Usual Bloviators


Finally, a post about Antioch that manages to suggest a genuine love of the place while also skewering the leaders of the last few decades–and the students of that time too. She even has the courage to light into the students who are there right now for not taking over the campus and demanding a better place to learn. If only the person had the additional courage to name Bob Devine outright, instead of referring to him twenty different ways to Tuesday.

I don’t buy the “PCism killed Antioch” thesis–unless you’re talking PC circa 1973, supplemented by some PC circa 1965, which inspired Dixon’s murderous plan to start branch campuses all over the planet. But I agree that all kinds of other folks have gotten off pretty easily, particularly on the discussion boards.

The only notes I would add would be a general slam against the somnolent (but hard working! never forget that!) faculty. I’d also include a plan to move forward–one that doesn’t piggyback on one of the Usual Bloviators.

Over at Antiochians.org, a poster says that at reunion “an alumna told me the C.I.A. had engineered the 1973 strike.” The poster doubts this, but many other people have no doubt about it at all.

One thing that keeps this idea out there is the Church Commission report. (A complete copy of it is available here; a searchable text of parts of it is here. )

So far as I can tell, there are only two references to Antioch in the entire text, both of them exactly the same. (In my book that actually makes one reference, but I’m being generous.) They appear in the opening section of Part D of Book II and in Part I.B.2 of Book III in a sentence that reads in part:

New Left targets ranged from the SDS to the InterUniversity Committee for Debate on Foreign Policy, from Antioch College (‘vanguard of the New Left’) to the New Mexico Free University and other ‘alternate’ schools.

So Antioch was just a small part of what interested them. What’s important is what COINTELPRO did at Antioch. Here’s an example of the kind of take-no-prisoners directions the FBI gave its agents:

Consider the use of cartoons, photographs, and anonymous letters which will have the effect of ridiculing the New Left.

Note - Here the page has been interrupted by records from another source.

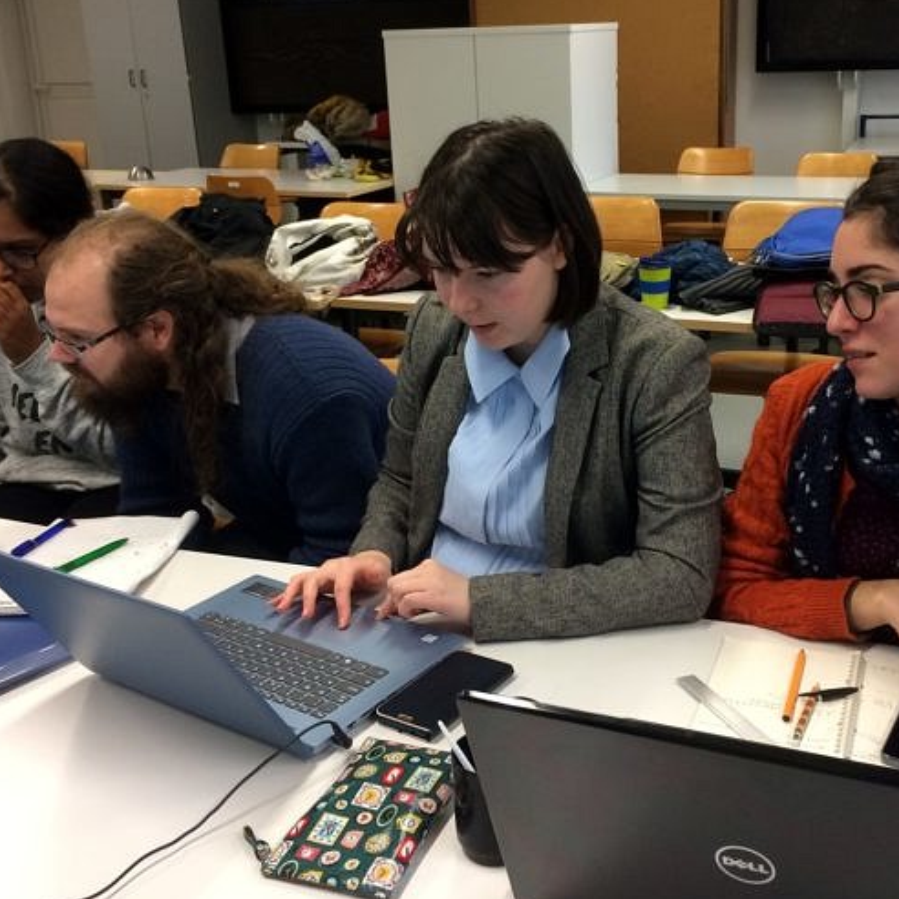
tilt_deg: -19.7
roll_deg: +2.4
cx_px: 535
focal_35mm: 40
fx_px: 1175
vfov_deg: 41.8
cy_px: 398
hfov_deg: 41.7
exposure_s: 1/33
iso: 160
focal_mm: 4.15
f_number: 2.2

(The memorandum that describes the recommended disruption techniques begins here and goes on for the next five pages.)

The Church Committee also notes that COINTELPRO was “officially terminated ‘for security reasons’ on April 27, 1971″; the report then explains that the Committee’s investigation had found only three instances of COINTELPRO activity continuing beyond that date.

So all the report can be said to claim in relation to Antioch is that COINTELPRO, in the late 1960s, applied some disruptive techniques among groups considered to be in the extremely ill-defined category of the New Left and that these techniques were aimed at suppressing First Amendment rights. A damning enough claim, certainly, but not one that in any way suggests that COINTELPRO was behind the strike–which in any case happened about two years after COINTELPRO closed up shop.

Until I see more concrete information to the contrary, I’m considering this bit about the FBI and the ‘73 strike nothing more than a rumor.

Dear X:

When I was in seventh grade, I began experimenting with stroking my chin. I soon realized that most people can’t tell the difference between a posture of reasonableness and the actual ability to reason.

One day I fed my goldfish to Cookie Monster. He was made of synthetic fabric and didn’t even absorb the liquid.

[Philosophy Professor Guy]
Antioch College

In my first post, I called this “a forum.” That brought to mind this oily comment from Bob “I helped drive the College to its doom” Devine:

Does anyone recall that in the late 80s and through the 90s that the regular Friday Forum brought together a wide diversity of speakers and perspectives in a format of moderated respectful dialogue. Those fora were attended by…

I remember the Friday Forums: a milquetoasty nonevent where a few stragglers sat around watching People Who Had Opinions hold forth on what the Sunday New York Times told us were the most important issues of the day. Luckily, the Times also helped with the guest list by defining what the various “sides” of “the” debate were.

To this day I can’t figure out how people have convinced themselves that bringing together any two yoyos who disagree is the same as the blinking Phaedrus.

Really, the only thing worse than the Friday Forums is watching Bob Devine nod sententiously while pretending the plural of “forum” is “fora”–which it is, if you’re talking about ancient Greek marketplaces.